- [THE TASK]: In the material below, some lines carry "grade". Copy each such line.

==== SOURCE INFORMATION

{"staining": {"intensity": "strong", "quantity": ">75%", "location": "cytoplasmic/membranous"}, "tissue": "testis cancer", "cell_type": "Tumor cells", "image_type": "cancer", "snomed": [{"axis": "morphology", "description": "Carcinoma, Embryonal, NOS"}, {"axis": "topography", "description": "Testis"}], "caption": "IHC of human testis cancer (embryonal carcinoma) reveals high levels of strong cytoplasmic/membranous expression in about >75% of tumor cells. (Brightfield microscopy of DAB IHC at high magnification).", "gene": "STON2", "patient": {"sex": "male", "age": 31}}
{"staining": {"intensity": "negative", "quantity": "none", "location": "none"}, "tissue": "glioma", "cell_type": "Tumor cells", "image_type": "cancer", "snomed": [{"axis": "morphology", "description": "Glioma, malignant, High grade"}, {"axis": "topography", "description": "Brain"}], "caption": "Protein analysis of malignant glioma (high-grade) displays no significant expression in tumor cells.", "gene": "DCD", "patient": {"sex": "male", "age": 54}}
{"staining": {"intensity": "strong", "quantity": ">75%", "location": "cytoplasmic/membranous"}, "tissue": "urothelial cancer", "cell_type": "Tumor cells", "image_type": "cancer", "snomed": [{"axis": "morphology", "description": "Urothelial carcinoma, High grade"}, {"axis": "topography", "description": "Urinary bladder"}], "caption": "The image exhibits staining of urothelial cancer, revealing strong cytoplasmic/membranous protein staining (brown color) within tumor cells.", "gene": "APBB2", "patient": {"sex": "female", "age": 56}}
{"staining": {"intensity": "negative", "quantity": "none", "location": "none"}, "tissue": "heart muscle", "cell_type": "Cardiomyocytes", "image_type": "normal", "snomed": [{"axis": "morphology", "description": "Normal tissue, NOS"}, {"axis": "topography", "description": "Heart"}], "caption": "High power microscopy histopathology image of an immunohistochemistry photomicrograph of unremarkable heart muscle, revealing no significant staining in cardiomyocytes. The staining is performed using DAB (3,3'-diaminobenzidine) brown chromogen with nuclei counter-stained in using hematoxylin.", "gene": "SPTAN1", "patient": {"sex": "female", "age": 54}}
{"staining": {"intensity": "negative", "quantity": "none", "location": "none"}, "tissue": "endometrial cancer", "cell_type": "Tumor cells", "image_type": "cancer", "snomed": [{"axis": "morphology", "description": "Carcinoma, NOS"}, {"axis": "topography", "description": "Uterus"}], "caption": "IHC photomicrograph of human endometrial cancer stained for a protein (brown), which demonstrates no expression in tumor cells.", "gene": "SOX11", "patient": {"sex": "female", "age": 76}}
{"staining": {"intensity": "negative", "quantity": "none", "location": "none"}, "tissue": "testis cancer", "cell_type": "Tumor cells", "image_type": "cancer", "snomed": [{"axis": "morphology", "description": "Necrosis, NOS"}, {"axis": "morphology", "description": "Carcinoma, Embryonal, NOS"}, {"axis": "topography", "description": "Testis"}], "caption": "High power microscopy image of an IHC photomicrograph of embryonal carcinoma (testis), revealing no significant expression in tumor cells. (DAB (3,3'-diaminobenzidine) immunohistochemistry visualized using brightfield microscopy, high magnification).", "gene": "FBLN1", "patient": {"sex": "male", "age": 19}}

========

- [SOLUTION TO THIS TASK]:
{"staining": {"intensity": "negative", "quantity": "none", "location": "none"}, "tissue": "glioma", "cell_type": "Tumor cells", "image_type": "cancer", "snomed": [{"axis": "morphology", "description": "Glioma, malignant, High grade"}, {"axis": "topography", "description": "Brain"}], "caption": "Protein analysis of malignant glioma (high-grade) displays no significant expression in tumor cells.", "gene": "DCD", "patient": {"sex": "male", "age": 54}}
{"staining": {"intensity": "strong", "quantity": ">75%", "location": "cytoplasmic/membranous"}, "tissue": "urothelial cancer", "cell_type": "Tumor cells", "image_type": "cancer", "snomed": [{"axis": "morphology", "description": "Urothelial carcinoma, High grade"}, {"axis": "topography", "description": "Urinary bladder"}], "caption": "The image exhibits staining of urothelial cancer, revealing strong cytoplasmic/membranous protein staining (brown color) within tumor cells.", "gene": "APBB2", "patient": {"sex": "female", "age": 56}}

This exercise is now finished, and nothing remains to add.